Three years ago, a renovation by Trudy Dujardin updated Union Street Inn’s crisp, French-inspired aesthetic (The pristine interiors are also a credit to Deborah’s background creating store displays for Bendel’s on Fifth Avenue). Ken says the island’s proximity to urban centers makes it approachable—especially as guests become younger and more affluent.
“Nantucket was always an interesting, sophisticated island,” Ken says. “You’re not in the middle of the South Pacific—you’re close enough to Boston and New York.”
Select Room: Union Street Inn’s best guests are couples on a romantic getaway, and suite #9 boasts a fireplace, wet bar and four-poster king bed. Its corner location lets in plenty of light.
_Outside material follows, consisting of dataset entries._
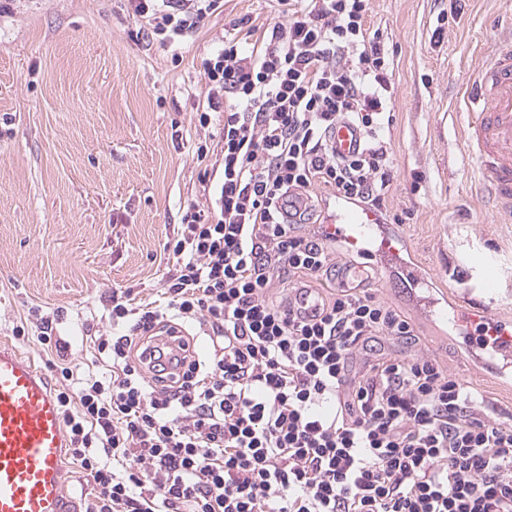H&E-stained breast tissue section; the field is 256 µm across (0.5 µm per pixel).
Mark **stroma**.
I'll return each mask as SVG.
<instances>
[{"mask_svg": "<svg viewBox=\"0 0 512 512\" xmlns=\"http://www.w3.org/2000/svg\"><path fill=\"white\" fill-rule=\"evenodd\" d=\"M371 8L369 31L393 67L387 213L447 289L512 316V221L470 193L478 166L459 108L512 0H464L454 18L449 0ZM278 9L276 0H224L170 45L147 39L125 0H0V339L30 355L49 385L51 354L16 338V327L42 308L84 374L92 335L112 330L113 290L163 303L166 244L189 207L207 206L192 122L201 63L234 22ZM420 343L512 424V392L470 372L429 331Z\"/></svg>", "mask_w": 512, "mask_h": 512, "instance_id": "35a3bbf8", "label": "stroma"}]
</instances>
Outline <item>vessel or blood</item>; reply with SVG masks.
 <instances>
[{
	"label": "vessel or blood",
	"mask_w": 512,
	"mask_h": 512,
	"mask_svg": "<svg viewBox=\"0 0 512 512\" xmlns=\"http://www.w3.org/2000/svg\"><path fill=\"white\" fill-rule=\"evenodd\" d=\"M465 139L475 158L481 195L491 197L498 215L512 220V34L498 40L483 60L464 95ZM359 127L343 119L328 135L337 158L354 156L363 140ZM336 242L357 247L365 263L349 265L342 279L349 285L370 271L403 276L412 285V309L440 342L452 343L475 372L502 384L512 383V336H503L491 354L474 342L479 321L500 317L469 298L438 286L434 275L410 247L396 248L398 225L354 199L336 195L324 213ZM148 357L166 370L193 357L194 347L182 329H166L153 337ZM67 446L56 397L33 360L11 344L0 343V512H76L62 477Z\"/></svg>",
	"instance_id": "obj_1"
}]
</instances>
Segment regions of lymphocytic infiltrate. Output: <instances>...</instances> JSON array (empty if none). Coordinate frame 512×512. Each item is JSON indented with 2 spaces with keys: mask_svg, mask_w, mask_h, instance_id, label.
I'll list each match as a JSON object with an SVG mask.
<instances>
[{
  "mask_svg": "<svg viewBox=\"0 0 512 512\" xmlns=\"http://www.w3.org/2000/svg\"><path fill=\"white\" fill-rule=\"evenodd\" d=\"M203 63L194 115L210 162L208 208H188L167 248L165 307L113 290L101 373L57 369L69 455L94 512H512V425L419 350L413 319L372 288H336L314 314L299 295L344 255L308 211L315 190L381 209L394 179L384 140L392 74L366 35L370 0H278ZM223 0H128L151 38L193 34ZM365 134L341 163L328 132ZM294 281L286 299L284 278ZM199 324L204 358L169 377L143 364L159 327ZM396 340L409 356L368 358Z\"/></svg>",
  "mask_w": 512,
  "mask_h": 512,
  "instance_id": "lymphocytic-infiltrate-1",
  "label": "lymphocytic infiltrate"
}]
</instances>
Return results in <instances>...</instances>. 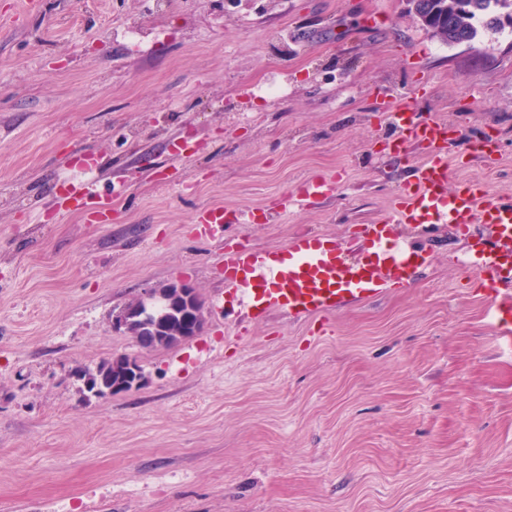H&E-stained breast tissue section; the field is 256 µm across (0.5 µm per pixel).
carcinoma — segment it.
<instances>
[{
    "label": "carcinoma",
    "instance_id": "1",
    "mask_svg": "<svg viewBox=\"0 0 512 512\" xmlns=\"http://www.w3.org/2000/svg\"><path fill=\"white\" fill-rule=\"evenodd\" d=\"M500 0H419L422 27L442 42L451 45L469 42L477 35L474 21L486 27L501 26L500 19L490 11ZM140 304L142 315L134 320L137 338L155 347H171L195 336L202 328L204 304L198 294L181 292L166 284L153 290L150 302L139 298L129 305ZM84 376L97 386L99 392L115 393V389L128 385L136 372L130 368L129 358L116 357L101 363L96 370L84 371Z\"/></svg>",
    "mask_w": 512,
    "mask_h": 512
}]
</instances>
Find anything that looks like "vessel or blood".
Listing matches in <instances>:
<instances>
[{"label":"vessel or blood","mask_w":512,"mask_h":512,"mask_svg":"<svg viewBox=\"0 0 512 512\" xmlns=\"http://www.w3.org/2000/svg\"><path fill=\"white\" fill-rule=\"evenodd\" d=\"M388 110L394 134L384 142L383 154L404 157L417 147L424 158L401 186L392 213L361 226L367 247L352 256L331 238L315 234L293 237L277 250L226 249L219 254L225 282L241 292L256 318L272 310L294 317L330 315L353 300L412 283L425 257L421 251L393 245L395 225L450 224L465 232L486 224L491 235L480 240L468 267L480 279L499 334L512 337V199L495 193L480 178L449 190L447 122L419 117L405 102L389 105ZM336 185L332 177H309L295 198L304 207L334 196ZM66 201L68 210L100 221L109 217L110 202L102 197L97 180L73 186ZM196 221L209 239L220 242L225 225L240 223L241 217L214 206L200 210Z\"/></svg>","instance_id":"vessel-or-blood-1"}]
</instances>
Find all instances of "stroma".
Returning a JSON list of instances; mask_svg holds the SVG:
<instances>
[{"mask_svg":"<svg viewBox=\"0 0 512 512\" xmlns=\"http://www.w3.org/2000/svg\"><path fill=\"white\" fill-rule=\"evenodd\" d=\"M36 2L0 0V512H512V342L464 267L488 226L399 227L416 284L328 318L251 317L217 266L298 234L354 251L421 158L382 157L393 96L458 129L450 187L512 194V29L448 45L406 0ZM317 174L336 196L287 206ZM90 177L110 220L57 207ZM220 205L267 221L216 244L193 224ZM177 282L203 298L197 336L113 329ZM118 356L141 386L88 392L81 371Z\"/></svg>","mask_w":512,"mask_h":512,"instance_id":"1","label":"stroma"}]
</instances>
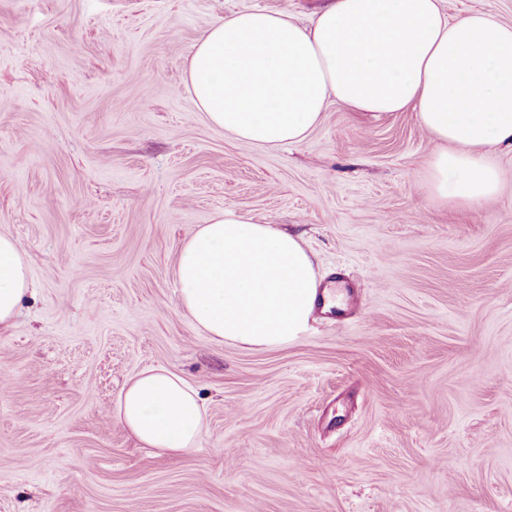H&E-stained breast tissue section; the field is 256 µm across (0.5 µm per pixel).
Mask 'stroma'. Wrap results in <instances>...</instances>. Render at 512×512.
<instances>
[{"instance_id":"1","label":"stroma","mask_w":512,"mask_h":512,"mask_svg":"<svg viewBox=\"0 0 512 512\" xmlns=\"http://www.w3.org/2000/svg\"><path fill=\"white\" fill-rule=\"evenodd\" d=\"M319 0H0V232L34 301L0 332V512H512V151L443 205L414 113L339 105L263 151L184 87L206 22ZM301 237L336 311L286 346L206 340L180 247L218 211ZM146 368L206 411L169 456L116 419Z\"/></svg>"}]
</instances>
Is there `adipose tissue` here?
I'll return each instance as SVG.
<instances>
[{
    "instance_id": "ef3b65f1",
    "label": "adipose tissue",
    "mask_w": 512,
    "mask_h": 512,
    "mask_svg": "<svg viewBox=\"0 0 512 512\" xmlns=\"http://www.w3.org/2000/svg\"><path fill=\"white\" fill-rule=\"evenodd\" d=\"M206 122L269 150L302 142L330 103L354 112L413 111L437 144L427 191L475 206L494 196L490 146L512 149V25L490 11L449 18L445 0H326L309 22L267 9L211 20L185 64ZM175 275L183 311L214 343L288 345L316 304L331 308L309 252L236 209L183 243ZM34 295L19 243L0 233V327ZM116 417L144 445L181 455L199 446L205 414L179 375L135 376Z\"/></svg>"
}]
</instances>
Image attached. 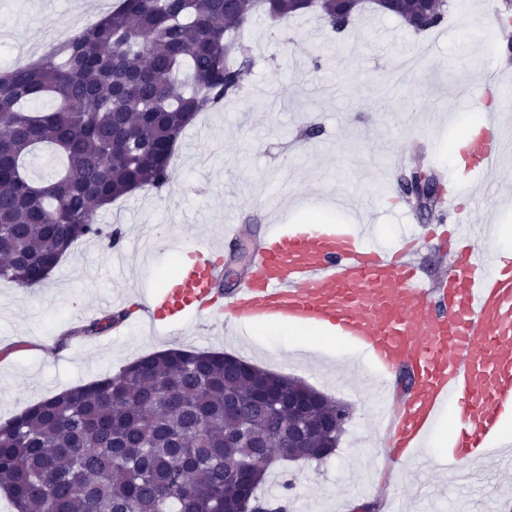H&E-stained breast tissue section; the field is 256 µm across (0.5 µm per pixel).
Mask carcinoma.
<instances>
[{
	"label": "carcinoma",
	"instance_id": "1",
	"mask_svg": "<svg viewBox=\"0 0 512 512\" xmlns=\"http://www.w3.org/2000/svg\"><path fill=\"white\" fill-rule=\"evenodd\" d=\"M364 9L353 0H119L37 62L0 71V280L43 284L82 239L119 241L97 217L136 189L170 182L174 146L202 112L239 95L251 71L244 32L253 18L317 14L328 33ZM375 10L419 34L448 21V0H383ZM50 98L55 106L33 104ZM46 147L66 164L37 183L25 159ZM129 311L81 329L104 333ZM305 391L328 424L296 443L321 460L345 413L305 383L235 356L171 348L118 375L52 395L0 423V490L15 512H287L258 494L261 463L288 420L259 397ZM250 447L239 448V426ZM237 470L242 480L228 482Z\"/></svg>",
	"mask_w": 512,
	"mask_h": 512
}]
</instances>
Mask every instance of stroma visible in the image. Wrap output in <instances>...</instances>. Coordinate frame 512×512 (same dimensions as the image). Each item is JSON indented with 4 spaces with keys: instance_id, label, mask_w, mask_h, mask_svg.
I'll return each instance as SVG.
<instances>
[{
    "instance_id": "35a3bbf8",
    "label": "stroma",
    "mask_w": 512,
    "mask_h": 512,
    "mask_svg": "<svg viewBox=\"0 0 512 512\" xmlns=\"http://www.w3.org/2000/svg\"><path fill=\"white\" fill-rule=\"evenodd\" d=\"M114 0H0V71L14 55L31 56L36 27L72 34L94 23ZM506 0H448V22L423 34L399 19L365 10L345 38L336 40L316 16L253 20L245 33L253 68L244 91L223 111L206 112L187 127L170 165L165 193L145 189L120 198L101 212L104 224H119L130 247L106 248L78 241L43 286L22 288L0 280V422L54 394L114 375L126 365L159 351L224 352L276 374L295 378L344 402L351 418L336 451L322 462L277 463L263 486L267 497L287 495L289 512H387L399 501L403 512H480L485 494L496 495L500 512H512V472L500 473L468 501L457 493L412 501L423 470L440 487L448 480L437 469V450L409 461L397 483L388 474L395 459L381 447L371 411L376 399L350 376L335 375L341 360L358 374L372 365L343 341L313 342L307 352L287 348V336L267 333L239 342L218 320L202 321L198 332L176 336L138 328L147 289L160 287L175 272L180 249L223 245L224 225L243 224L241 244L253 246L273 216L259 199L292 207L311 188L341 194L348 208L372 204L379 243L397 246L403 234L424 228L412 259L431 283L449 276L448 251L439 238L453 221L503 223L500 208L474 210L463 204L456 219L427 217L400 202L396 174L386 152L411 144L407 169L417 154H434L433 171L447 179L455 147L470 127L494 115L512 130V95L492 108L458 106L453 89L461 79L476 92L488 88L482 71L512 82L504 47L512 29L493 32ZM321 69H314V60ZM225 253L232 246L223 245ZM130 310L132 326L97 336L81 334L88 319ZM297 476L284 490L285 475Z\"/></svg>"
}]
</instances>
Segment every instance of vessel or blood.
<instances>
[{"label":"vessel or blood","instance_id":"vessel-or-blood-1","mask_svg":"<svg viewBox=\"0 0 512 512\" xmlns=\"http://www.w3.org/2000/svg\"><path fill=\"white\" fill-rule=\"evenodd\" d=\"M512 135L487 119L463 151L454 179L471 204L484 199L470 179L496 170ZM373 215L348 222L268 225L249 270L230 293L222 251L187 254L176 284L150 300L151 329L189 316L226 313L235 335L262 324L324 326L376 358L370 387L390 395L375 422L384 447L419 451L438 419L451 414L448 468L512 466V442L501 440L503 411L512 408V258L478 247L487 228L454 225L447 284L422 280L410 249L371 243Z\"/></svg>","mask_w":512,"mask_h":512}]
</instances>
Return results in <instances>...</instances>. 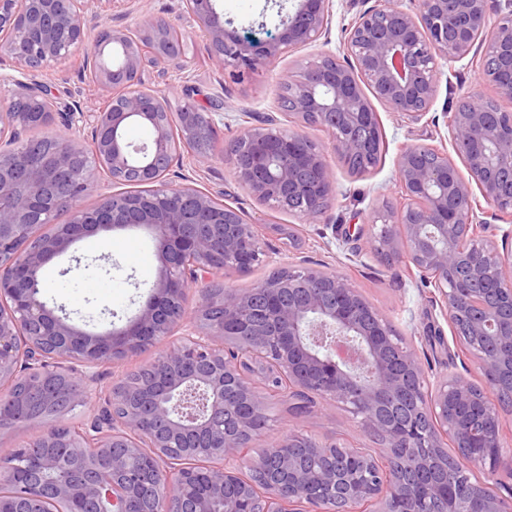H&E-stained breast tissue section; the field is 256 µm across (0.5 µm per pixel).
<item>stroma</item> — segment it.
Returning <instances> with one entry per match:
<instances>
[{
    "label": "stroma",
    "mask_w": 512,
    "mask_h": 512,
    "mask_svg": "<svg viewBox=\"0 0 512 512\" xmlns=\"http://www.w3.org/2000/svg\"><path fill=\"white\" fill-rule=\"evenodd\" d=\"M374 0H334L329 46L313 43L296 48L282 57L273 72L253 73L239 78L224 69L201 36L190 14L175 15L176 0H95L98 25L87 28L82 49L60 65L48 66L41 79L59 103L84 101L108 107L112 94L94 85L83 63L101 28L111 19L131 33L140 30V18L148 13L158 19L175 20L182 35L185 69L165 59L146 64L142 78L147 85L174 83L188 86L190 96L204 110L221 109L226 121L214 134V159L198 164L188 152H181L173 174L190 180L200 190L224 199L244 221L256 224L271 260L249 271L226 270L217 280L226 287L248 290L267 278L275 266L303 264L343 276L372 306L387 316L393 328L414 345L423 367L433 373L461 374L476 385L484 378L476 364L462 366L461 346L440 307L430 302V290L422 285L416 270L397 262H385L371 253L366 241L347 242L349 228L370 224L382 205L398 199L395 159L409 145H439L445 125H433L432 116L455 105L458 96L498 102L512 112V101L500 98L495 87L480 77L477 62L464 59L454 63L447 82L441 83L429 117L412 123L383 105H376L386 140L385 154L373 170L363 175L349 174L344 164L329 156L336 177V194L328 210L313 223L258 201L237 182L226 150L231 140L247 126L275 112L280 73L299 74L322 49L338 53L343 49L344 30L356 14L372 6ZM225 18L237 30L265 25L277 31L279 8L273 0H218ZM157 259L150 234L143 229L126 230L106 237L80 239L66 255L54 260L47 270L44 297L49 306L65 305L74 321L101 327L122 325L146 300L155 277ZM271 419L263 431L268 442L280 440L289 428L321 443L340 442L353 448H374L378 442L364 430L343 406L320 403L303 417L292 416L287 403L270 410Z\"/></svg>",
    "instance_id": "35a3bbf8"
}]
</instances>
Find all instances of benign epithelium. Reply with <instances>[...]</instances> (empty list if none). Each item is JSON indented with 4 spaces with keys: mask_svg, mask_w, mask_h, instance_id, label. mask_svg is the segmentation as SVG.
<instances>
[{
    "mask_svg": "<svg viewBox=\"0 0 512 512\" xmlns=\"http://www.w3.org/2000/svg\"><path fill=\"white\" fill-rule=\"evenodd\" d=\"M91 0H0V66L9 59L21 81L0 72V133H22L44 123L90 129L85 147L56 136L50 155L23 141L0 148V429L22 428L32 442L0 461V512H512L496 479L472 482L458 475L447 484L433 471L448 468L446 448L460 465L489 463L512 477V453L503 454L500 403L512 388V228L479 218L478 198L492 218H512V113L479 107L446 113V138L462 159L460 171L445 151L415 144L396 159L402 203L384 205L366 238L371 252L414 268L434 288L448 323L476 360L485 389L456 375L430 376L416 350L342 276L312 267L274 272L248 291L207 290L215 273L246 271L266 253L254 225L231 206L166 175L177 148L206 164L207 148L222 112L187 103L178 113L180 141L172 134L168 92L139 86L145 62L175 58L179 33L145 14L142 36L106 27L94 50L112 47L119 63L95 72L112 89V106L84 102L59 107L33 79L64 63L82 47ZM224 67L242 75L272 68L293 48L329 43L333 0H297L277 34L262 40L228 29L215 0H180ZM348 66L323 53L300 78L281 75L292 92L284 115H269L238 137L244 157H234V178L259 201L307 221L325 213L335 194L327 154L369 161L372 130L380 126L373 98L411 122L430 111L444 66L479 56L482 77L512 100V0L491 20L488 0H375L346 28ZM133 120L149 126L151 142L126 141ZM321 127L325 144L303 127ZM144 157L141 182L149 192L102 194L97 172L125 183L132 159ZM84 161L69 197L54 194L59 179ZM69 219L56 223L59 208ZM41 211L53 225L32 232ZM146 226L152 232L157 276L147 301L124 325L88 332L65 309L48 306L42 275L55 259L87 236ZM501 240H496V233ZM200 288L193 310L188 289ZM150 380L107 393L93 389L102 363H122L161 343ZM264 372L262 387L252 382ZM284 401L341 404L382 447L356 457L336 453L328 470L302 461L300 452L325 445L290 429L276 443L262 439L270 396ZM97 405L86 423L72 426L23 403ZM48 448H63L68 477L47 485L42 475L60 468ZM252 453L267 490L244 480L238 461Z\"/></svg>",
    "mask_w": 512,
    "mask_h": 512,
    "instance_id": "1",
    "label": "benign epithelium"
}]
</instances>
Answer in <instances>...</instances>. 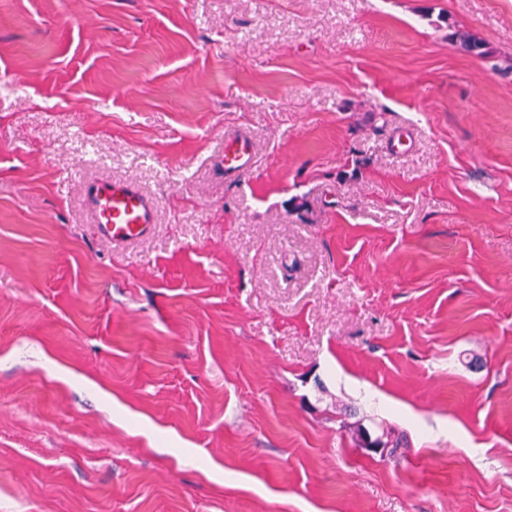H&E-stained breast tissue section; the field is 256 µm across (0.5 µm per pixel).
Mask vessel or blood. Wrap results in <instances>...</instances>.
<instances>
[{
  "mask_svg": "<svg viewBox=\"0 0 512 512\" xmlns=\"http://www.w3.org/2000/svg\"><path fill=\"white\" fill-rule=\"evenodd\" d=\"M253 164L252 144L238 134L224 139V169L241 173ZM86 200L99 235L115 242L134 241L150 234L156 222V204L134 186L118 181H96L86 187Z\"/></svg>",
  "mask_w": 512,
  "mask_h": 512,
  "instance_id": "vessel-or-blood-1",
  "label": "vessel or blood"
}]
</instances>
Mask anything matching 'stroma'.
Segmentation results:
<instances>
[{"label": "stroma", "instance_id": "stroma-1", "mask_svg": "<svg viewBox=\"0 0 512 512\" xmlns=\"http://www.w3.org/2000/svg\"><path fill=\"white\" fill-rule=\"evenodd\" d=\"M0 512H512V0H0ZM253 165V149L245 135H232L224 139V171L241 173ZM85 193L98 234L114 242L143 238L156 224L155 202L130 184L96 181Z\"/></svg>", "mask_w": 512, "mask_h": 512}]
</instances>
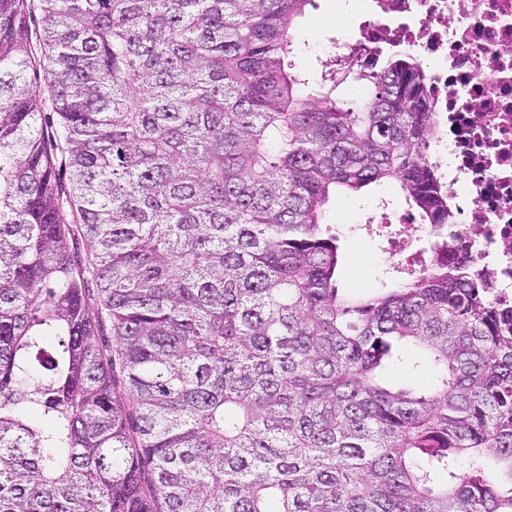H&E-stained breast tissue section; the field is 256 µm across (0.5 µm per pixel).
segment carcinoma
Here are the masks:
<instances>
[{
	"label": "carcinoma",
	"instance_id": "cac0c4a2",
	"mask_svg": "<svg viewBox=\"0 0 512 512\" xmlns=\"http://www.w3.org/2000/svg\"><path fill=\"white\" fill-rule=\"evenodd\" d=\"M310 6L0 0V512H512V314L445 256L423 71L309 88ZM386 181L427 266L349 299L326 208ZM386 379L396 385H404L413 383L417 386L427 385L430 381V375L428 371H424L420 377H416L415 374L410 371L405 364L393 365L385 374Z\"/></svg>",
	"mask_w": 512,
	"mask_h": 512
}]
</instances>
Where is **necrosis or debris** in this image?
Listing matches in <instances>:
<instances>
[{"label": "necrosis or debris", "instance_id": "4bbe7bcc", "mask_svg": "<svg viewBox=\"0 0 512 512\" xmlns=\"http://www.w3.org/2000/svg\"><path fill=\"white\" fill-rule=\"evenodd\" d=\"M359 69L384 51L406 53L425 69L433 114L428 156L448 195V257L467 261L492 302L512 309V0H385L356 42ZM389 265L417 272L428 225L399 211Z\"/></svg>", "mask_w": 512, "mask_h": 512}]
</instances>
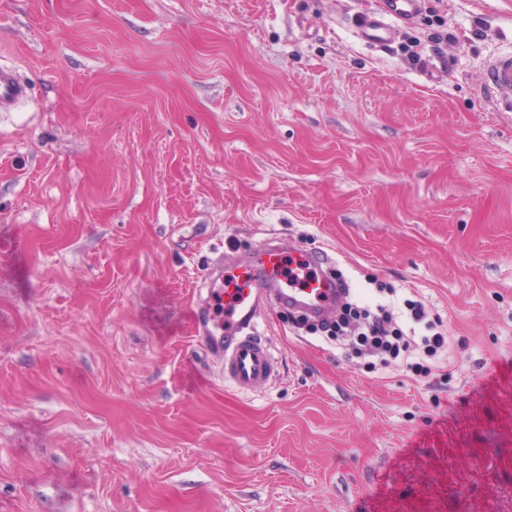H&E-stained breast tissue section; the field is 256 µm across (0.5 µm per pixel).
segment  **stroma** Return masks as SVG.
Masks as SVG:
<instances>
[{
  "label": "stroma",
  "mask_w": 512,
  "mask_h": 512,
  "mask_svg": "<svg viewBox=\"0 0 512 512\" xmlns=\"http://www.w3.org/2000/svg\"><path fill=\"white\" fill-rule=\"evenodd\" d=\"M379 5L0 0V512H512V0ZM267 233L422 301L431 374L281 310L225 385L191 310ZM377 12L360 13L352 19V26L359 40L378 47L392 42L398 23L412 21L418 14L421 0H382ZM484 85L493 93L495 111L512 112V51L487 61ZM26 93V85L17 78L13 69L0 64V110L24 98Z\"/></svg>",
  "instance_id": "stroma-1"
}]
</instances>
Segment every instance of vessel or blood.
<instances>
[{
	"mask_svg": "<svg viewBox=\"0 0 512 512\" xmlns=\"http://www.w3.org/2000/svg\"><path fill=\"white\" fill-rule=\"evenodd\" d=\"M421 0H383L379 11L352 20L359 40L378 47L392 42L399 24L412 21ZM484 84L495 111L512 112V51L488 60ZM27 87L12 68L0 65V110L25 97ZM326 251L284 250L268 236L251 259L207 275L194 309L193 333L224 358V380L241 393L272 381L279 359L256 336L258 320L274 307H285L321 320L331 317L341 299Z\"/></svg>",
	"mask_w": 512,
	"mask_h": 512,
	"instance_id": "vessel-or-blood-1",
	"label": "vessel or blood"
}]
</instances>
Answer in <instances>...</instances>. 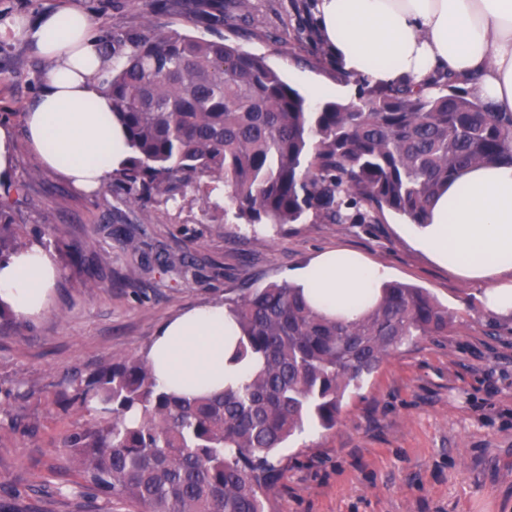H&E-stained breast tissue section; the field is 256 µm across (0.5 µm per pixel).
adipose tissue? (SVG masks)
Wrapping results in <instances>:
<instances>
[{
	"label": "adipose tissue",
	"mask_w": 512,
	"mask_h": 512,
	"mask_svg": "<svg viewBox=\"0 0 512 512\" xmlns=\"http://www.w3.org/2000/svg\"><path fill=\"white\" fill-rule=\"evenodd\" d=\"M316 19L350 75L426 89L442 72L491 111L512 113V0H319ZM93 26L79 0H70L34 23L0 29L51 58L25 114L27 143L38 163L86 192L99 189L130 153L104 88L112 60ZM411 235L435 262L481 285L487 311L512 320V161L461 171ZM294 277L313 307L352 320L361 313L359 298L378 295L385 272L355 253L330 250ZM57 278L53 255L32 247L0 264V302L21 317L40 314ZM234 346V324L215 302L166 321L144 355L163 389L209 396L252 372V364L230 362Z\"/></svg>",
	"instance_id": "ef3b65f1"
}]
</instances>
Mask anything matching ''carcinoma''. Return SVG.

On the Town: Ken recommends Straight Wharf for seafood. For dinner and drinks, Greydon House is a Nantucket showstopper: Michelin star chef Marcus Gleadow-Ware serves a progressive take on American classics while mixologists pay tribute to the island’s maritime past. The Greydon's Cup contains Absolut Elyx, banana, coconut, lime and champagne—and the lounge is gorgeously hip.
Casual elegance rules the day at the Brass Lantern Inn, where returning guests enjoy the pet- and family-friendly atmosphere. Innkeeper Michelle Langlois established the property in 2000, and describes her approach as “gracious but not stuffy.” Visitors can’t miss the scent of hydrangea or the New Dawn roses climbing all the way to the roof.
Over the past three years, the Brass Lantern has been completely renovated from top to bottom—all guest rooms and common areas and, this year, the garden and patio. The firms, Fenwick House Design and Nantucket Looms, have brought this stately building with 17 guest rooms into today’s Nantucket style with soft greens and pale taupes and greys in upholstery with walls offset by sparkling white trim.
Start the day with a “continental plus” breakfast of homemade granola, fresh fruit and French press coffee, then see what’s happening at the Athenaeum.
“It’s a spectacular heartbeat of the community,” says Michelle. “They stage workshops and plays, screen classic movies and more. And it’s architecturally significant...it looks like a Greek temple from the exterior.”
Select Room: From the Brant Point Room (each is named after a whaling ship), guests can hear the ferry leaving each morning at 6:30. The luxurious space gives guests the feeling of being out at sea.
On the Town: For lunch, swing by the new Corner Table for sous vide flank steak or a fresh Cubano sandwich. Michelle recommends Company of the Cauldron for dinner and drinks on the harbor at Galley Beach for amazing boat watching.
Innkeeper Matt Parker made his first voyage to Nantucket almost 50 years ago, and has operated Seven Sea Street Inn since 1987. The property’s red oak post architecture exudes the ambiance of a coastal lodge. After a cozy breakfast in bed, stroll down Main Street and peruse cooking class offerings at Nantucket Culinary Institute. Wine Festival is not the only week of the year when visitors can learn about flavor and balance on Nantucket.
A hallmark of Seven Sea Street is the collection of local art on display throughout the inn. A variety of mediums capture the splendor of Nantucket: supple watercolor seascapes and earthy oil tributes to sailboats and whaling vessels. These works by Deborah Sosebee enhance the mood of guest rooms and integrate all elements of the island—and if you like something, you can buy it right off the wall.
Travelers can explore those sea, land and town-scapes for themselves: Nantucket is home to the Coskata-Coatue Wildlife Refuge, the Nantucket National Wildlife Refuge and other conservation sites where natural habitats have been preserved for generations. With a bike and a map, it’s all ripe for exploring—just don’t forget a water bottle. After a day of adventuring, kick back on Seven Sea Street’s unique roof deck.
Select Room: The deluxe queen suite offers cathedral ceilings and a private Great Room—complete with a kitchen, dining area, and a Vermont Castings gas stove. It may be ornamental through the summer, but for off-season travelers, it’s a comforting heat source.
On the Town: Matt recommends Dune, a modern chic meets casual comfort spot on Broad Street. For craft cocktails, stop into Òran Mór for a Beach Blanket Bingo: cold brew coffee, rum, coconut milk and cardamom bitters.